I suffer from anxiety (OCD and phobias), and it sounds like he does too; the difference between me and your boyfriend appears to be that he is completely lacking in insight.

Anxiety is tricky because it can feel absolutely real. I have an uncommon phobia that a lot of people find funny. From my perspective it's about as funny as being surrounded by starving lions, but it is, on the face of it, absolutely fucking ridiculous. Consequently, I don't think you'll get anywhere with your boyfriend by telling him that he's delusional and unreasonable.

However, I also don't think you should mollycoddle him. He will destroy his own life if he continues acting like every little niggle is a terminal illness. Even if you want to help him, you have to understand that the only real help you can give him is help to understand why he has this disordered thinking, and help to stop it.

In all honesty, I would give him an ultimatum - either he gets therapy (probably grief counselling to deal with the unresolved crap about his dad, and CBT [which has a good evidence base for anxiety] for the anxiety issues).

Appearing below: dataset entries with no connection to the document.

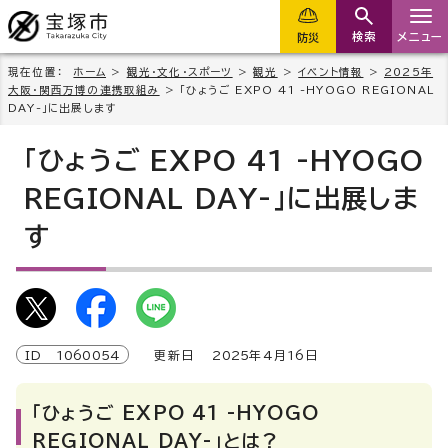
検索
メニュー
防災
現在位置：
ホーム
>
観光・文化・スポーツ
>
観光
>
イベント情報
>
2025年
大阪・関西万博の連携取組み
> 「ひょうご EXPO 41 -HYOGO REGIONAL
DAY-」に出展します
「ひょうご EXPO 41 -HYOGO
REGIONAL DAY-」に出展しま
す
ID
1060054
更新日
2025
年4月
16
日
「ひょうご EXPO 41 -HYOGO
REGIONAL DAY-」とは？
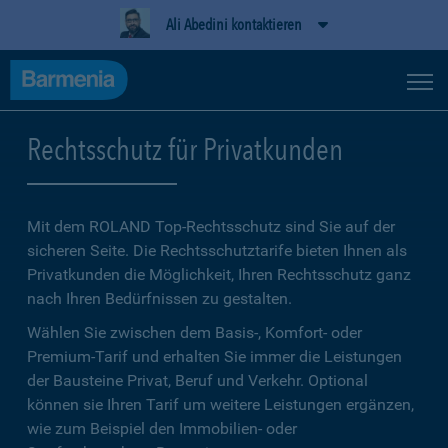
Ali Abedini kontaktieren
Rechtsschutz für Privatkunden
Mit dem ROLAND Top-Rechtsschutz sind Sie auf der
sicheren Seite. Die Rechtsschutztarife bieten Ihnen als
Privatkunden die Möglichkeit, Ihren Rechtsschutz ganz
nach Ihren Bedürfnissen zu gestalten.
Wählen Sie zwischen dem Basis-, Komfort- oder
Premium-Tarif und erhalten Sie immer die Leistungen
der Bausteine Privat, Beruf und Verkehr. Optional
können sie Ihren Tarif um weitere Leistungen ergänzen,
wie zum Beispiel den Immobilien- oder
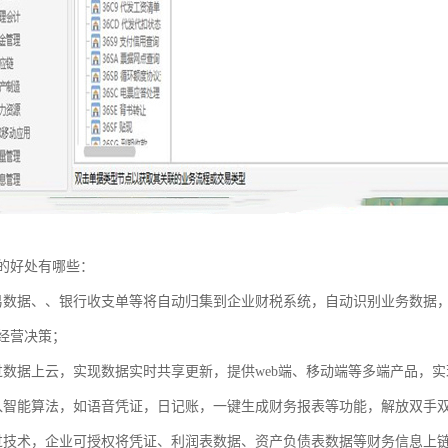
的好处有哪些：
易数据、、银行收支单等将自动归集到企业财税系统，自动识别业务数据
经营决策；
过数据上云，实现数据实时共享更新，提供web端、移动端等多端产品，
入智能算法，如语音凭证，日记账，一键生成财务报表等功能，解放双手
过技术，企业可授权将凭证、利润表数据、资产负债表数据等财务信息上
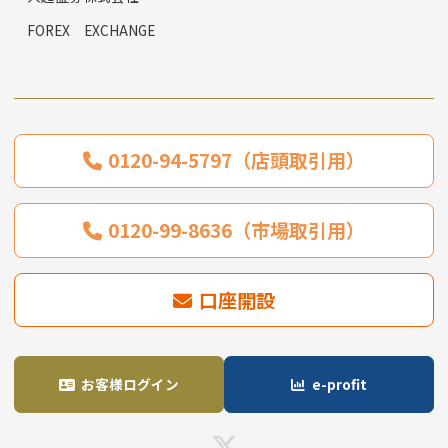
FOREX EXCHANGE
0120-94-5797（店頭取引用）
0120-99-8636（市場取引用）
口座開設
お客様ログイン
e-profit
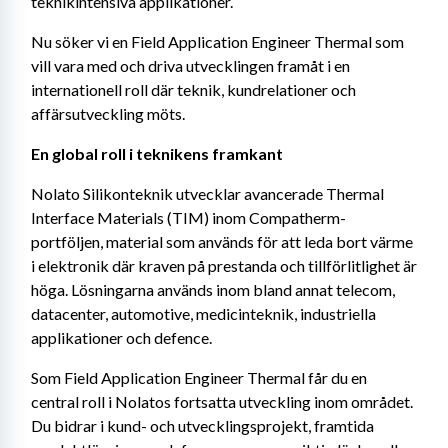
teknikintensiva applikationer.
Nu söker vi en Field Application Engineer Thermal
som 
vill vara med och driva utvecklingen framåt i en 
internationell roll där teknik, kundrelationer och 
affärsutveckling möts.
En global roll i teknikens framkant
Nolato Silikonteknik utvecklar avancerade Thermal 
Interface Materials (TIM) inom Compatherm-
portföljen, material som används för att leda bort värme 
i elektronik där kraven på prestanda och tillförlitlighet är 
höga. Lösningarna används inom bland annat telecom, 
datacenter, automotive, medicinteknik, industriella 
applikationer och defence.
Som Field Application Engineer Thermal
får du en 
central roll i Nolatos fortsatta utveckling inom området. 
Du bidrar i kund- och utvecklingsprojekt, framtida 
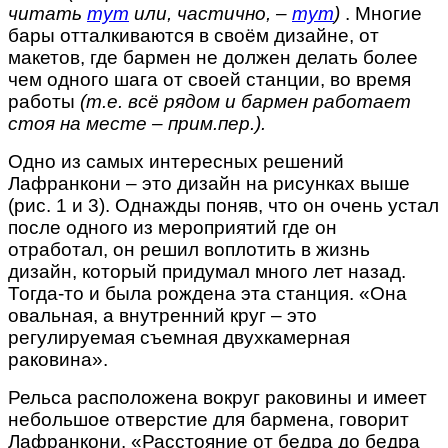
читать
тут
или, частично, –
тут
)
. Многие
бары отталкиваются в своём дизайне, от
макетов, где бармен не должен делать более
чем одного шага от своей станции,
во время
работы
(т.е. всё рядом и бармен работает
стоя на месте – прим.пер.).
Одно из самых интересных решений
Лафранкони – это дизайн на рисунках выше
(рис. 1 и 3). Однажды поняв, что он очень устал
после одного из мероприятий где он
отработал, он решил воплотить в жизнь
дизайн, который придумал много лет назад.
Тогда-то и была рождена эта станция. «Она
овальная, а внутренний круг – это
регулируемая съемная двухкамерная
раковина».
Рельса расположена вокруг раковины и имеет
небольшое отверстие для бармена, говорит
Лафранкони. «Расстояние от бедра до бедра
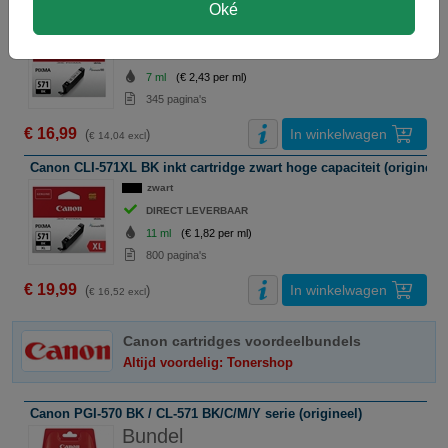
Oké
Canon CLI-571BK inkt cartridge zwart (origineel)
zwart
DIRECT LEVERBAAR
7 ml
(€ 2,43 per ml)
345 pagina's
€ 16,99
In winkelwagen
(
)
€ 14,04 excl
Canon CLI-571XL BK inkt cartridge zwart hoge capaciteit (origineel)
zwart
DIRECT LEVERBAAR
11 ml
(€ 1,82 per ml)
800 pagina's
€ 19,99
In winkelwagen
(
)
€ 16,52 excl
Canon cartridges voordeelbundels
Altijd voordelig: Tonershop
Canon PGI-570 BK / CL-571 BK/C/M/Y serie (origineel)
Bundel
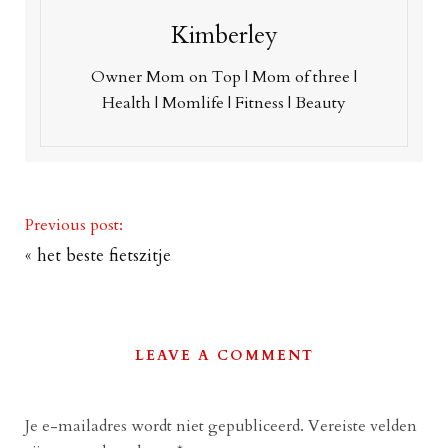
Kimberley
Owner Mom on Top | Mom of three |
Health | Momlife | Fitness | Beauty
Previous post:
«
het beste fietszitje
LEAVE A COMMENT
Je e-mailadres wordt niet gepubliceerd.
Vereiste velden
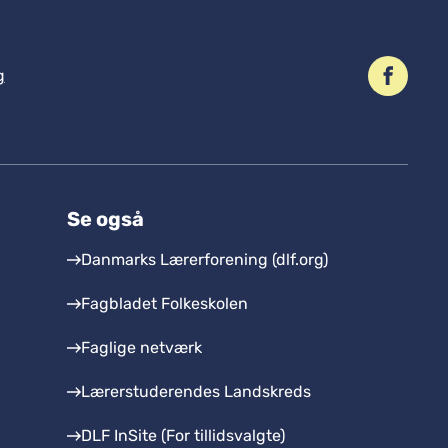
g
Se også
Danmarks Lærerforening (dlf.org)
Fagbladet Folkeskolen
Faglige netværk
Lærerstuderendes Landskreds
DLF InSite (For tillidsvalgte)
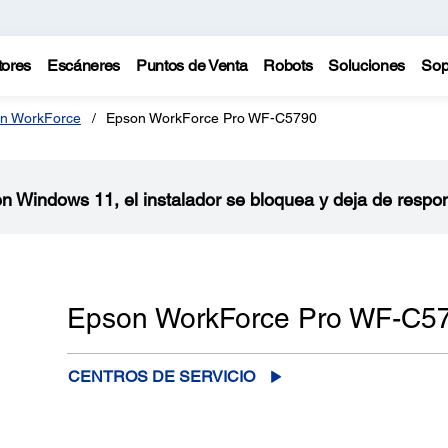
tores
Escáneres
Puntos de Venta
Robots
Soluciones
Sop
n WorkForce
Epson WorkForce Pro WF-C5790
 en Windows 11, el instalador se bloquea y deja de respo
Epson WorkForce Pro WF-C5
CENTROS DE SERVICIO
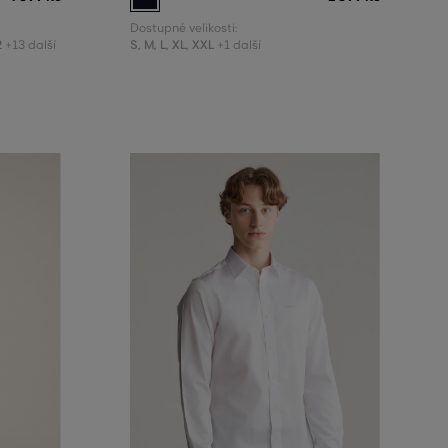
Dostupné velikosti:
2
S
,
M
,
L
,
XL
,
XXL
+13 další
+1 další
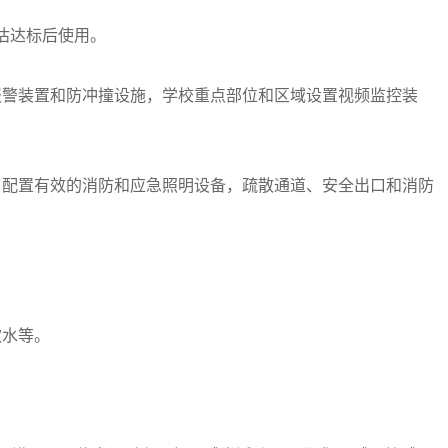
估达标后使用。
警装置和防冲撞设施，学校重点部位和区域设置视频监控装
配置有效的消防和应急照明设备，疏散通道、安全出口和消防
。
。
饮水等。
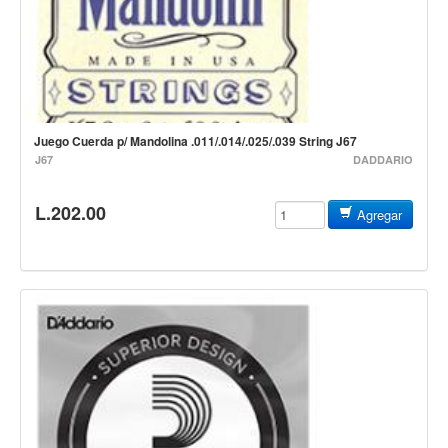
Estuches y fundas
Fajas y colgantes
Accesorios
Cuerdas
Juego Cuerda p/ Mandolina .011/.014/.025/.039 String J67
Bajos
J67
DADDARIO
Electrico
L.202.00
Agregar
Acustico
Amplificadores
Pedales de efectos
Estuches y fundas
Fajas
Accesorios
Cuerdas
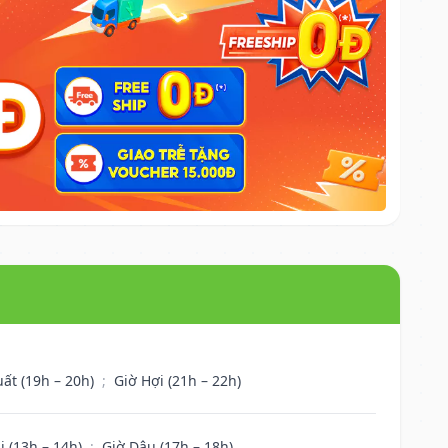
uất (19h – 20h)
;
Giờ Hợi (21h – 22h)
i (13h – 14h)
;
Giờ Dậu (17h – 18h)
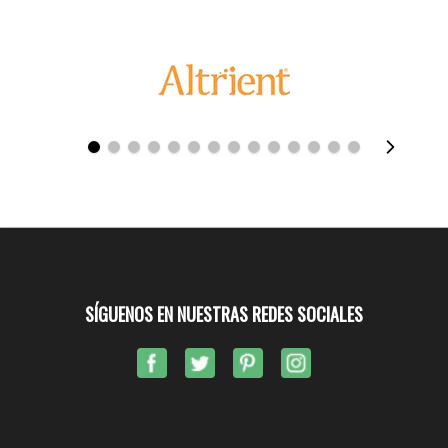
SÍGUENOS EN NUESTRAS REDES SOCIALES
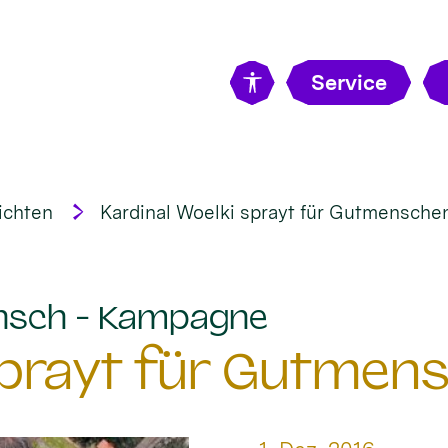
Service
ichten
Kardinal Woelki sprayt für Gutmensche
:
nsch - Kampagne
 sprayt für Gutmen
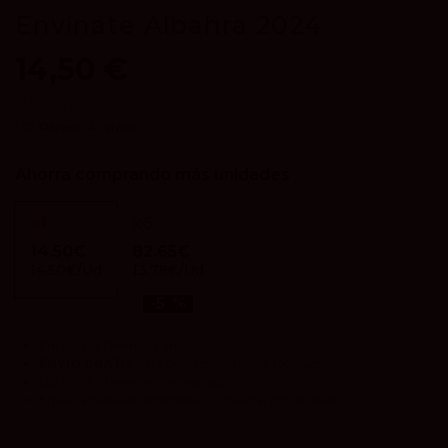
Envínate Albahra 2024
14,50 €
IVA incluido
95
Parker
4
vivino
Ahorra comprando más unidades
x
1
x
6
14.50€
82.65€
14.50€/Ud
13.78€/Ud
-5 %
Envíos a la Península en 24/48h.
ENVIO GRATIS
para pedidos de más de 120 euros.
Los
PACKS
tienen envío gratuito.
Envíos a Baleares disponibles
(Consultar condiciones).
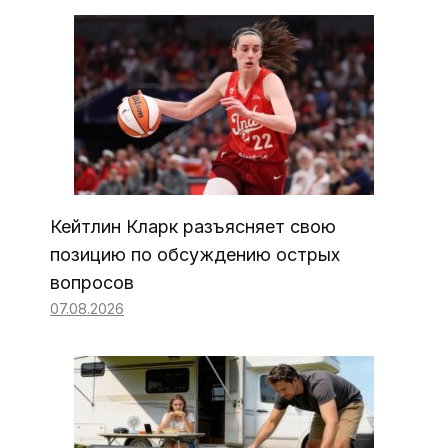
Кейтлин Кларк разъясняет свою
позицию по обсуждению острых
вопросов
07.08.2026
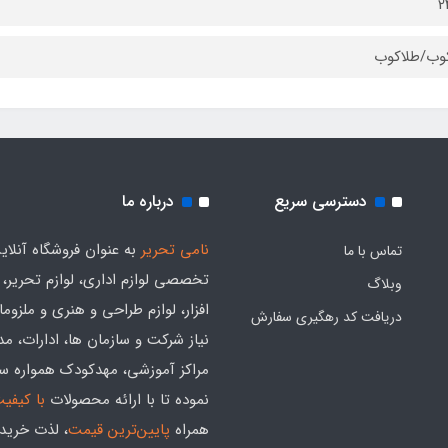
وب/طلاکوب
دسترسی سریع
درباره ما
نامی تحریر
به عنوان فروشگاه آنلای
تماس با ما
تخصصی لوازم اداری، لوازم تحریر،
وبلاگ
افزار، لوازم طراحی و هنری و ملزوم
دریافت کد رهگیری سفارش
نیاز شرکت و سازمان ها، ادارات، م
مراکز آموزشی، مهدکودک همواره س
نموده تا با ارائه محصولات
با کیفی
همراه
پایین‌ترین قیمت
، لذت خرید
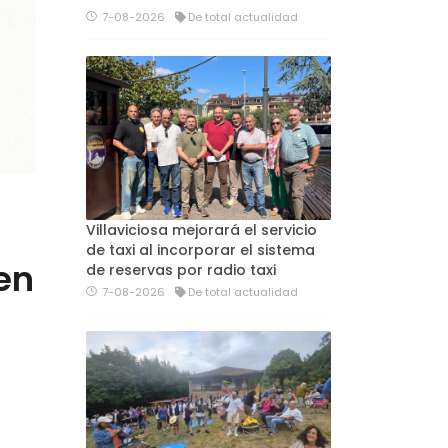
7-08-2026
De total actualidad
Villaviciosa mejorará el servicio
de taxi al incorporar el sistema
 en
de reservas por radio taxi
7-08-2026
De total actualidad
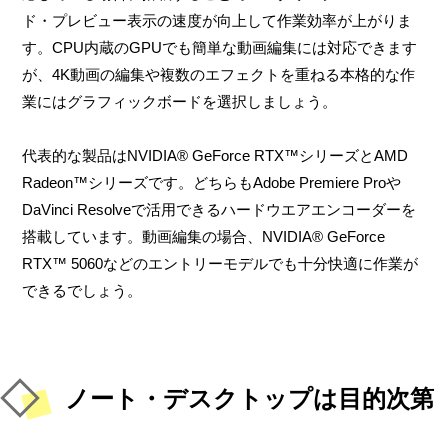
ド・プレビュー表示の速度が向上して作業効率が上がりま
す。CPU内蔵のGPUでも簡単な動画編集には対応できます
が、4K動画の編集や複数のエフェクトを重ねる本格的な作
業にはグラフィックボードを選択しましょう。
代表的な製品はNVIDIA® GeForce RTX™シリーズとAMD
Radeon™シリーズです。どちらもAdobe Premiere Proや
DaVinci Resolveで活用できるハードウエアエンコーダーを
搭載しています。動画編集の場合、NVIDIA® GeForce
RTX™ 5060などのエントリーモデルでも十分快適に作業が
できるでしょう。
ノート・デスクトップは目的次第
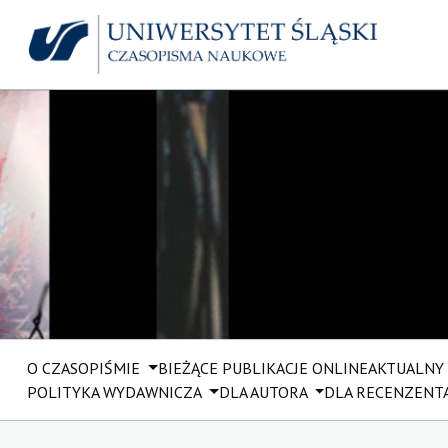
O CZASOPIŚMIE
BIEŻĄCE PUBLIKACJE ONLINE
AKTUALNY
POLITYKA WYDAWNICZA
DLA AUTORA
DLA RECENZENT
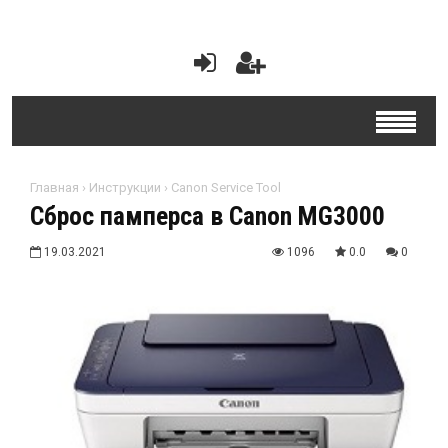
Главная
›
Инструкции
›
Canon Service Tool
Сброс памперса в Canon MG3000
19.03.2021
1096
0.0
0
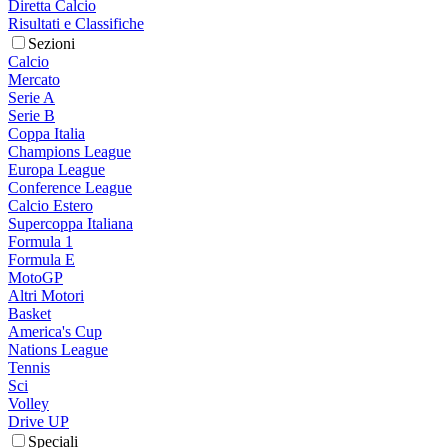
Diretta Calcio
Risultati e Classifiche
Sezioni
Calcio
Mercato
Serie A
Serie B
Coppa Italia
Champions League
Europa League
Conference League
Calcio Estero
Supercoppa Italiana
Formula 1
Formula E
MotoGP
Altri Motori
Basket
America's Cup
Nations League
Tennis
Sci
Volley
Drive UP
Speciali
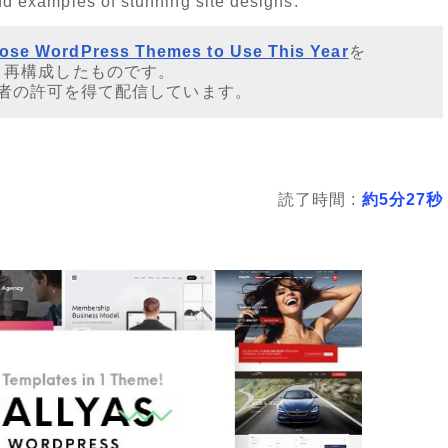
and examples of stunning site designs.
pose WordPress Themes to Use This Year
を
・再構成したものです。
者の許可を得て配信しています。
読了時間 :
約5分27秒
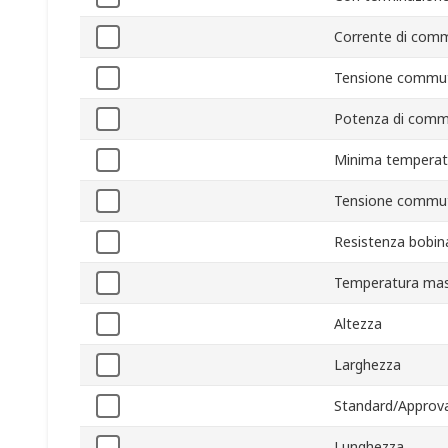
Corrente di com
Tensione commu
Potenza di comm
Minima temperat
Tensione commu
Resistenza bobin
Temperatura mas
Altezza
Larghezza
Standard/Approva
Lunghezza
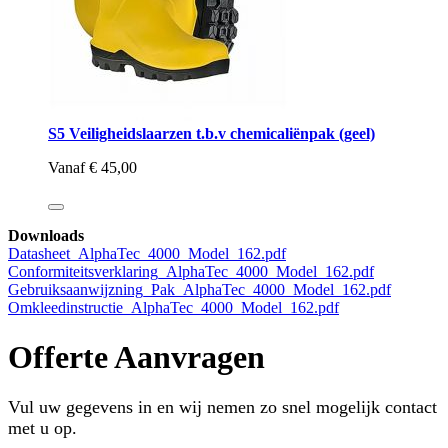
S5 Veiligheidslaarzen t.b.v chemicaliënpak (geel)
Vanaf
€ 45,00
Downloads
Datasheet_AlphaTec_4000_Model_162.pdf
Conformiteitsverklaring_AlphaTec_4000_Model_162.pdf
Gebruiksaanwijzning_Pak_AlphaTec_4000_Model_162.pdf
Omkleedinstructie_AlphaTec_4000_Model_162.pdf
Offerte Aanvragen
Vul uw gegevens in en wij nemen zo snel mogelijk contact
met u op.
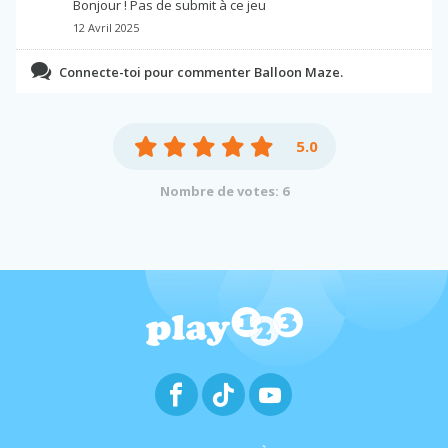
Bonjour ! Pas de submit à ce jeu
12 Avril 2025
Connecte-toi pour commenter Balloon Maze.
5.0
Nombre de votes: 6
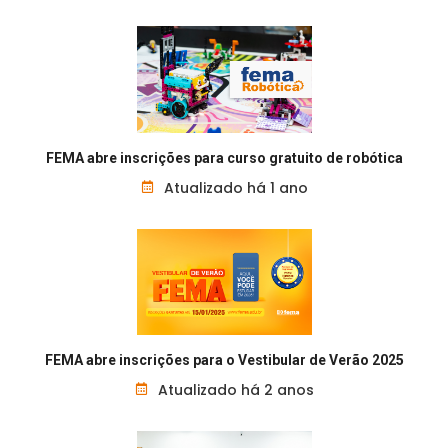
FEMA abre inscrições para curso gratuito de robótica
Atualizado há 1 ano
FEMA abre inscrições para o Vestibular de Verão 2025
Atualizado há 2 anos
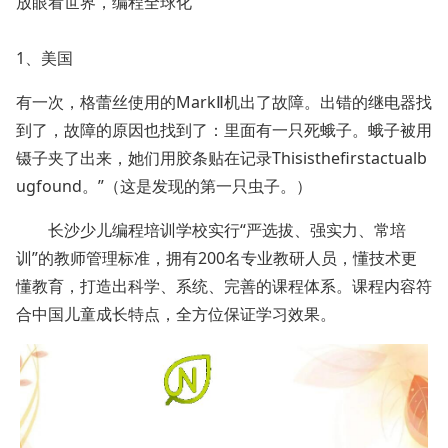
放眼看世界，编程全球化
1、美国
有一次，格蕾丝使用的MarkⅡ机出了故障。出错的继电器找
到了，故障的原因也找到了：里面有一只死蛾子。蛾子被用
镊子夹了出来，她们用胶条贴在记录Thisisthefirstactualb
ugfound。”（这是发现的第一只虫子。）
长沙少儿编程培训学校实行“严选拔、强实力、常培
训”的教师管理标准，拥有200名专业教研人员，懂技术更
懂教育，打造出科学、系统、完善的课程体系。课程内容符
合中国儿童成长特点，全方位保证学习效果。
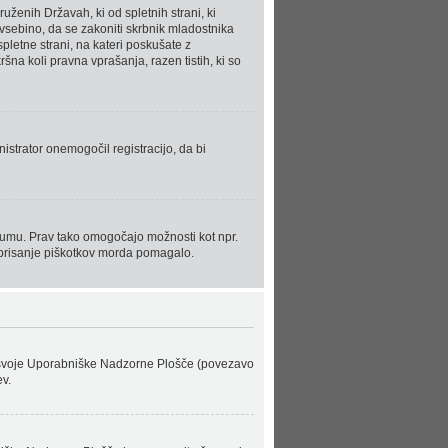
uženih Državah, ki od spletnih strani, ki
vsebino, da se zakoniti skrbnik mladostnika
spletne strani, na kateri poskušate z
šna koli pravna vprašanja, razen tistih, ki so
nistrator onemogočil registracijo, da bi
forumu. Prav tako omogočajo možnosti kot npr.
o brisanje piškotkov morda pomagalo.
ran svoje Uporabniške Nadzorne Plošče (povezavo
v.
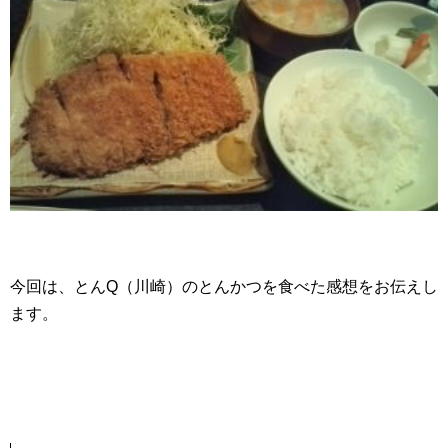
今回は、とんQ（川崎）のとんかつを食べた感想をお伝えし
ます。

That's if you want to give him one more chance. If he doesn't engage with the therapy, leave.

Alternatively, just leave anyway. He is very wrapped up in himself, and clearly can't spare any thought for you. This is a bad sign, as the underlying personality affects how a disorder like this will affect someone.

btw, anxiety can cause D&V, without any direct physical cause.

expatinscotland · 01/02/2013 12:21

You don't have kids with him. You don't live with him. Why make your life harder? It's Friday. Dump and have a good weekend.